6 Viewing News Links
After constructing the news source, you can also examine all the news links under the entire news source along with their quantity.
# Viewing all news links under the news source
for article in dw_paper.articles:
print(article.url)
print(len(dw_paper.articles)) # Viewing the quantity of news links, which is consistent with dw_paper.size()
7 Extracting all news content from a news source
By using a for loop, you can load and parse news articles one by one, extracting their content. Because the newspaper library is more of a brute-force web scraping tool, there is a high chance of encountering access denial, so you should incorporate error handling using try-except blocks.

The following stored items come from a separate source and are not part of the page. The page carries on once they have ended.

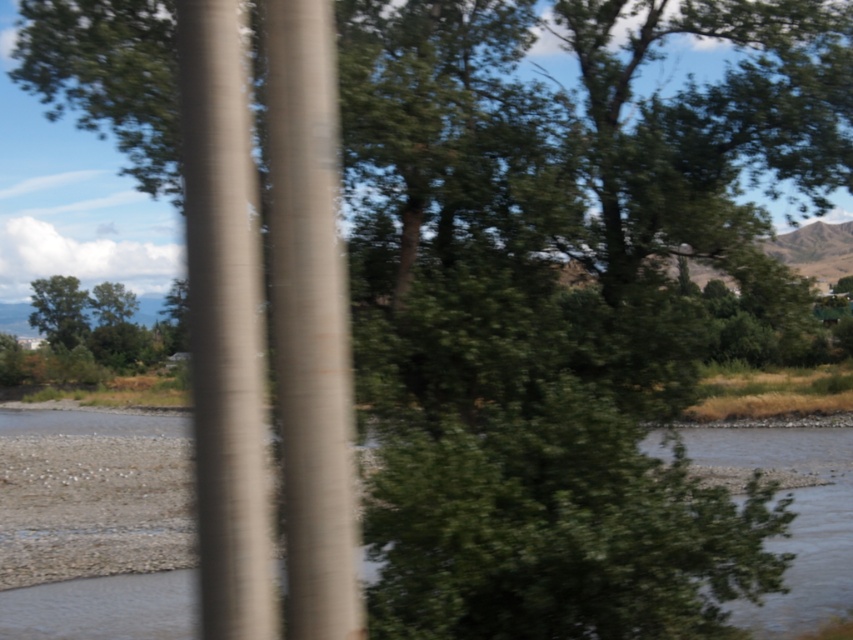
Question: Is the position of smooth concrete pole at center less distant than that of smooth brown pole at center?

Choices:
 (A) yes
 (B) no

Answer: (B)

Question: Which point is closer to the camera taking this photo?

Choices:
 (A) (321, 372)
 (B) (227, 156)

Answer: (B)

Question: Is smooth concrete pole at center further to the viewer compared to green leafy tree at left?

Choices:
 (A) no
 (B) yes

Answer: (A)

Question: Which object appears farthest from the camera in this image?

Choices:
 (A) smooth brown pole at center
 (B) green leafy tree at left
 (C) smooth concrete pole at center

Answer: (B)

Question: Which of the following is the closest to the observer?

Choices:
 (A) green leafy tree at left
 (B) smooth brown pole at center

Answer: (B)

Question: Is smooth brown pole at center positioned behind green leafy tree at left?

Choices:
 (A) no
 (B) yes

Answer: (A)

import pandas as pd # Import the pandas library
news_title = []
news_text = []
news = dw_paper.articles
for i in range(len(news)): # Loop through the length of news links
paper = news[i]
try:
paper.download()
paper.parse()
news_title.append(paper.title) # Store the news title in a list
news_text.append(paper.text) # Store the news content in a list
except:
news_title.append('NULL') # Replace with 'NULL' if unable to access
news_text.append('NULL')
continue
# Create a data table to store the scraped news information
dw_paper_data = pd.DataFrame({'title': news_title, 'text': news_text})
dw_paper_data
Output:
title text Press New series sheds light on Germany's role in Af... Traineeship 2024/2025: Introducing the new DW ... Johan Brockschmidt\n\nIf you hadn't chosen to ...
From the results, it seems that the newspaper scraping was very successful this time. There were no instances of 404 errors or access denial, and all the news articles were successfully scraped.